= Beginning of Section =
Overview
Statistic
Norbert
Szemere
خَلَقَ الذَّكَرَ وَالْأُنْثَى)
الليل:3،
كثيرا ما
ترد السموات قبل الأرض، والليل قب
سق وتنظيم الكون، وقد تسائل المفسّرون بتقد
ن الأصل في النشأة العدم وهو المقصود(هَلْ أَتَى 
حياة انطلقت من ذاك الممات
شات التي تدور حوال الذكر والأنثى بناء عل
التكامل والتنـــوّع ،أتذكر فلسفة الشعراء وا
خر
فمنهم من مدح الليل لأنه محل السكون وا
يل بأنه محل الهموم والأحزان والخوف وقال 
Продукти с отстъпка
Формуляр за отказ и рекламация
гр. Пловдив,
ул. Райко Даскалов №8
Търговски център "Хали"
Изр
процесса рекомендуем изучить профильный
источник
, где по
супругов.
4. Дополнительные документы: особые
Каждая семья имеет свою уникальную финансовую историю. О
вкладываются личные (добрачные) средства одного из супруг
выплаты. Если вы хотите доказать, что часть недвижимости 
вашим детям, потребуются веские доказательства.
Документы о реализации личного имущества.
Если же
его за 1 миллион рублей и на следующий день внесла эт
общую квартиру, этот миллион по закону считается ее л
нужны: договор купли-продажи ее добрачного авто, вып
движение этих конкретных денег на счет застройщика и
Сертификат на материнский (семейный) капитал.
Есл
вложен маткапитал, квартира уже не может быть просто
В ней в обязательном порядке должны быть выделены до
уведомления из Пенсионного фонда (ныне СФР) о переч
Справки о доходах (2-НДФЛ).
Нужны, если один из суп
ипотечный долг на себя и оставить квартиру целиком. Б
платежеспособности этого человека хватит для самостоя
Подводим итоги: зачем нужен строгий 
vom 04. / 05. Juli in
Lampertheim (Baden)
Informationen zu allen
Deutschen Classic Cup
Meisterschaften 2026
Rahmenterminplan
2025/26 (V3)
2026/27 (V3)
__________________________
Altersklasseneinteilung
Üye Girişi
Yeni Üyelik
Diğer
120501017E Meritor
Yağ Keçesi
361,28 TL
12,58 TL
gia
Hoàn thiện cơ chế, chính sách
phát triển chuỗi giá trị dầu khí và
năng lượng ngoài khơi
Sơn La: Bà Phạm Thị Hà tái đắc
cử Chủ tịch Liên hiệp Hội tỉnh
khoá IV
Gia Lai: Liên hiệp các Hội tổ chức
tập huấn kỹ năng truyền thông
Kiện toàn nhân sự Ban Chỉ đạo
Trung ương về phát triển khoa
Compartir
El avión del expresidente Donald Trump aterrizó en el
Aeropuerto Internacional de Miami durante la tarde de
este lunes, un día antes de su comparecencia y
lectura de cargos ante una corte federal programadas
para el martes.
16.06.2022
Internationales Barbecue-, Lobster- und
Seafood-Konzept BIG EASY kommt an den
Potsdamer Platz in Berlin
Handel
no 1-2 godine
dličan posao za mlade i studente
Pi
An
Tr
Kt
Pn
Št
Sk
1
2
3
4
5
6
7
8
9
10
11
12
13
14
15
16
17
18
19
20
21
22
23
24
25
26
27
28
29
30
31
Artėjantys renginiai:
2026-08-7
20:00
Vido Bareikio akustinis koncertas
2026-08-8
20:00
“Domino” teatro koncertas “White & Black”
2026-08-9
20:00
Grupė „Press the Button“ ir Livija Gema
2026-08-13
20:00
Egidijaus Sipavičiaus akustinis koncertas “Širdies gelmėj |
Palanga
= End of Section =
EXERCISE OBJECTIVE. Reproduce all of the data above line for line, changing nothing.

ANSWER SECTION.
Overview
Statistic
Norbert
Szemere
خَلَقَ الذَّكَرَ وَالْأُنْثَى)
الليل:3،
كثيرا ما
ترد السموات قبل الأرض، والليل قب
سق وتنظيم الكون، وقد تسائل المفسّرون بتقد
ن الأصل في النشأة العدم وهو المقصود(هَلْ أَتَى 
حياة انطلقت من ذاك الممات
شات التي تدور حوال الذكر والأنثى بناء عل
التكامل والتنـــوّع ،أتذكر فلسفة الشعراء وا
خر
فمنهم من مدح الليل لأنه محل السكون وا
يل بأنه محل الهموم والأحزان والخوف وقال 
Продукти с отстъпка
Формуляр за отказ и рекламация
гр. Пловдив,
ул. Райко Даскалов №8
Търговски център "Хали"
Изр
процесса рекомендуем изучить профильный
источник
, где по
супругов.
4. Дополнительные документы: особые
Каждая семья имеет свою уникальную финансовую историю. О
вкладываются личные (добрачные) средства одного из супруг
выплаты. Если вы хотите доказать, что часть недвижимости 
вашим детям, потребуются веские доказательства.
Документы о реализации личного имущества.
Если же
его за 1 миллион рублей и на следующий день внесла эт
общую квартиру, этот миллион по закону считается ее л
нужны: договор купли-продажи ее добрачного авто, вып
движение этих конкретных денег на счет застройщика и
Сертификат на материнский (семейный) капитал.
Есл
вложен маткапитал, квартира уже не может быть просто
В ней в обязательном порядке должны быть выделены до
уведомления из Пенсионного фонда (ныне СФР) о переч
Справки о доходах (2-НДФЛ).
Нужны, если один из суп
ипотечный долг на себя и оставить квартиру целиком. Б
платежеспособности этого человека хватит для самостоя
Подводим итоги: зачем нужен строгий 
vom 04. / 05. Juli in
Lampertheim (Baden)
Informationen zu allen
Deutschen Classic Cup
Meisterschaften 2026
Rahmenterminplan
2025/26 (V3)
2026/27 (V3)
__________________________
Altersklasseneinteilung
Üye Girişi
Yeni Üyelik
Diğer
120501017E Meritor
Yağ Keçesi
361,28 TL
12,58 TL
gia
Hoàn thiện cơ chế, chính sách
phát triển chuỗi giá trị dầu khí và
năng lượng ngoài khơi
Sơn La: Bà Phạm Thị Hà tái đắc
cử Chủ tịch Liên hiệp Hội tỉnh
khoá IV
Gia Lai: Liên hiệp các Hội tổ chức
tập huấn kỹ năng truyền thông
Kiện toàn nhân sự Ban Chỉ đạo
Trung ương về phát triển khoa
Compartir
El avión del expresidente Donald Trump aterrizó en el
Aeropuerto Internacional de Miami durante la tarde de
este lunes, un día antes de su comparecencia y
lectura de cargos ante una corte federal programadas
para el martes.
16.06.2022
Internationales Barbecue-, Lobster- und
Seafood-Konzept BIG EASY kommt an den
Potsdamer Platz in Berlin
Handel
no 1-2 godine
dličan posao za mlade i studente
Pi
An
Tr
Kt
Pn
Št
Sk
1
2
3
4
5
6
7
8
9
10
11
12
13
14
15
16
17
18
19
20
21
22
23
24
25
26
27
28
29
30
31
Artėjantys renginiai:
2026-08-7
20:00
Vido Bareikio akustinis koncertas
2026-08-8
20:00
“Domino” teatro koncertas “White & Black”
2026-08-9
20:00
Grupė „Press the Button“ ir Livija Gema
2026-08-13
20:00
Egidijaus Sipavičiaus akustinis koncertas “Širdies gelmėj |
Palanga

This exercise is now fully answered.